When it comes to digital channels, it’s also multibrand marketplaces that are of interest for watch labels, noted ceo Chabi Nouri. “It’s great to have this kind of channel not only for the convenience, but also for today, as there are multibrand stores that have a specific angle and a specific approach to fashion or hard luxury and that is quite interesting,” she said. The label took part in a jet-setter’s trip organized with Net-a-porter, spending a few days with “ambassadors and friends” of Piaget to live the “full Piaget experience,” she said.

“We try to also convey that and express that to our prospects and clients and visitors — what Piaget is about — through these types of pairings,” she added.

IWC Schaffhausen, meanwhile, is turning a different kind of flight into the experience itself, and dusted off a Spitfire plane dating back to the World War II era with plans to fly the vintage aircraft around the world. The label, which introduced the use of pilot watches to civilian use in the Nineties, brought its Spitfire model, a subcategory of the pilot’s watch, to the fair.

“We share the history of pilots [watches] with many other brands, producing watches for military organizations, but we are very strong at reinventing ourselves, not just relying on the history, but breaking in something new, something contemporary and the way we communicate,” IWC’s creative director Christian Knoop.
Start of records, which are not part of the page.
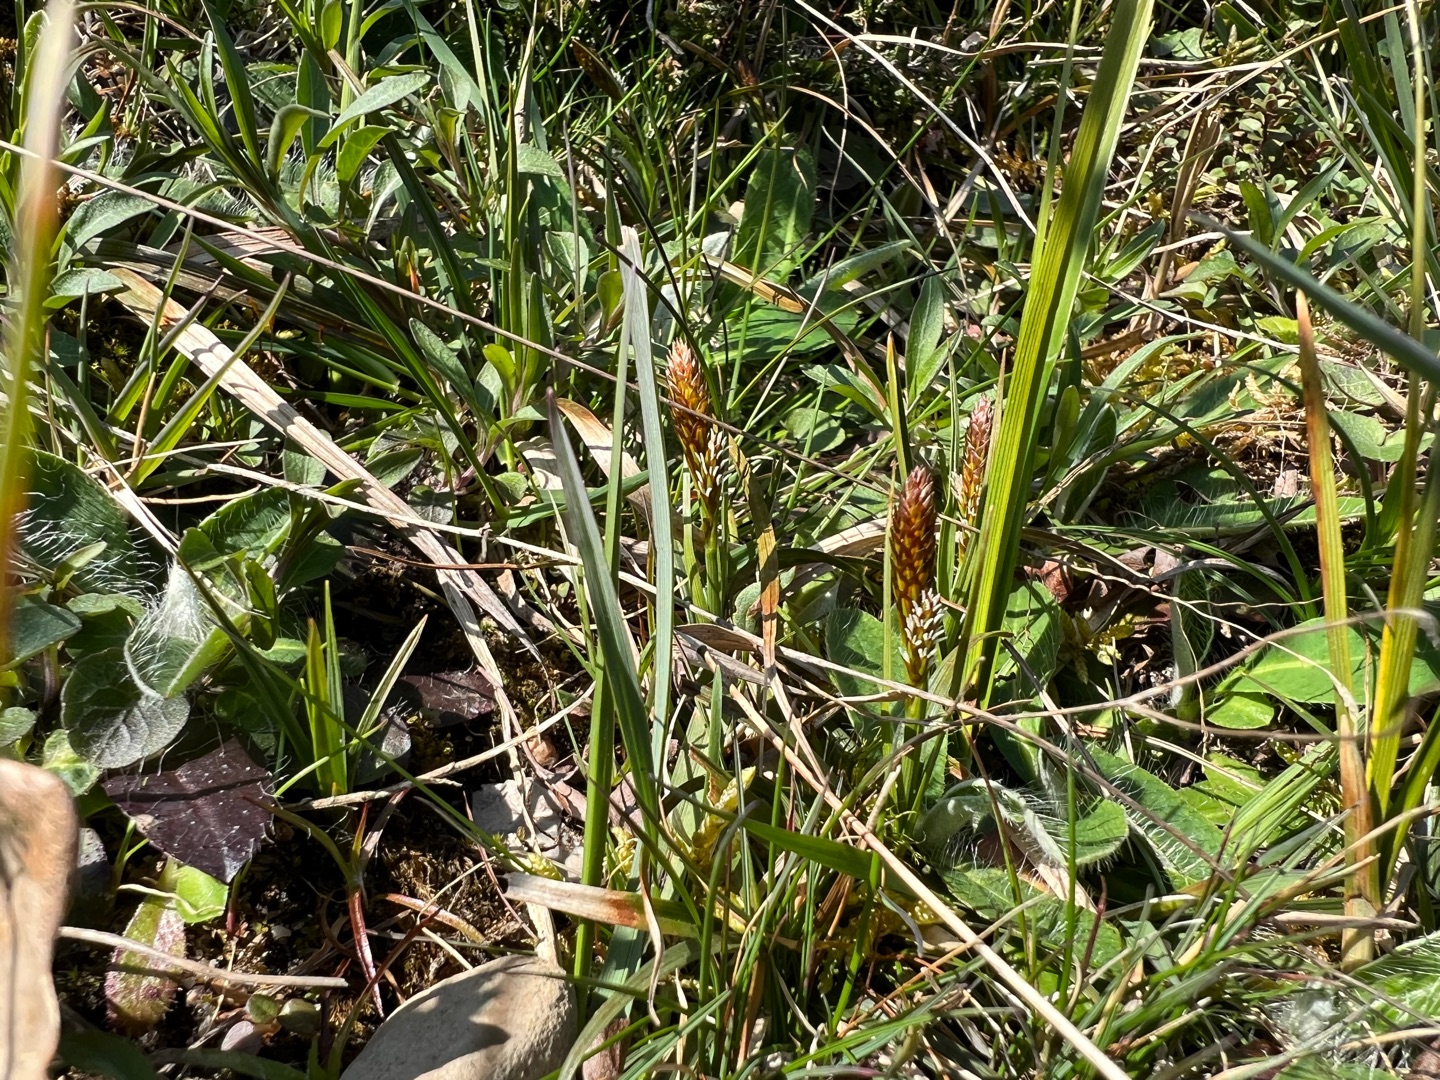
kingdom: Plantae
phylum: Tracheophyta
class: Liliopsida
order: Poales
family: Cyperaceae
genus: Carex
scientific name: Carex caryophyllea
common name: Vår-star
In front of him sat the plane itself, serving as a major draw to the fair.

“We’re not only talking about history, but something which is going on right now with a great passion for engineering and design,” he said.

“We have to evolve with the industry, with the structure of the business itself, with new forms of consumption, new forms of communication, so it’s true that a fair like SIHH that was a private, professional fair for 25 years, can no longer be a private, professional fair, it has to open itself and take part in the change,” said SIHH managing director Fabienne Lupo.

In the color department, highlights included an infusion of sparkly blue aventurine and army green, which featured on Montblanc’s 1858 Geosphere, as well as Richard Mille’s candy-colored pastel models.